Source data

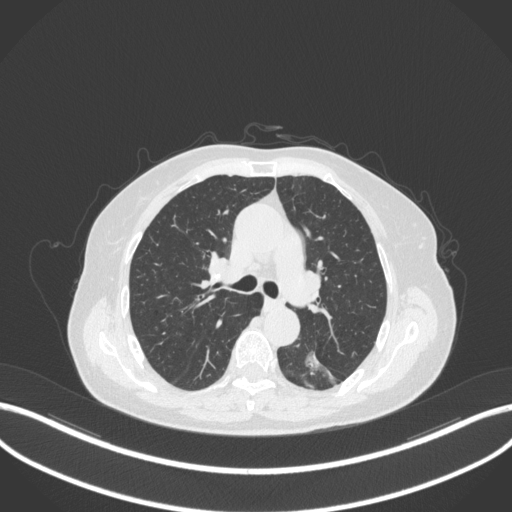
Chest CT, one axial slice. Slice 194 of 352 in the series (ordered by position). Reconstruction kernel B31f. Lung window (W 1500 / L -600 HU). 512 × 512 image matrix, field of view 400 × 400 mm. Patient: female, 70 years. Case-level facts recorded for this patient, not image findings: clinical TNM (as recorded): T1c N0 M0.
Outlined on this slice (rectangle marked by the reading radiologist):
- lung tumour (recorded histology: adenocarcinoma): bounding box [x1, y1, x2, y2] px = [298, 345, 326, 376]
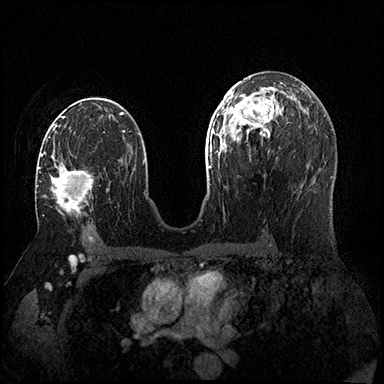
Breast MRI (dynamic contrast-enhanced), one axial slice; position 95 of 200 along the scan axis; dynamic contrast-enhanced series, time point 2 of 8 at this slice position (early post-contrast); 3 T; TE 2.3 ms, TR 4.4 ms; 384 × 384 image matrix, field of view 360 × 360 mm. Female patient.
Annotated regions visible in this slice (semi-automatically segmented with operator editing):
- enhancing-tissue mask used for the functional tumour volume (all voxels passing the contrast-enhancement thresholds inside the analysis volume; usually the tumour): box from (x=39, y=153) to (x=93, y=216) px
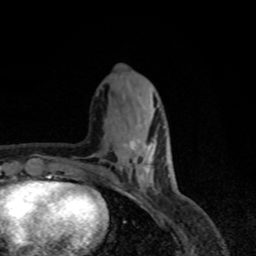
Breast MRI, one axial slice. Slice 25 of 80 in the series (ordered by position). Cropped to one breast. Dynamic contrast-enhanced series, time point 2 of 8 at this slice position (early post-contrast). 1.5 T. TE 4.2 ms, TR 7 ms. 2 mm slice thickness. 256 × 256 image matrix, field of view 155 × 155 mm. Female patient.
Outlined on this slice (semi-automatic segmentation, software-assisted and operator-edited):
- enhancing-tissue mask used for the functional tumour volume (all voxels passing the contrast-enhancement thresholds inside the analysis volume; usually the tumour): bounding box [x1, y1, x2, y2] px = [123, 138, 155, 179]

[EXERCISE OBJECTIVE]
Your answer must be a single number: the count of lines in these records that contain "operator".

[RESULT]
2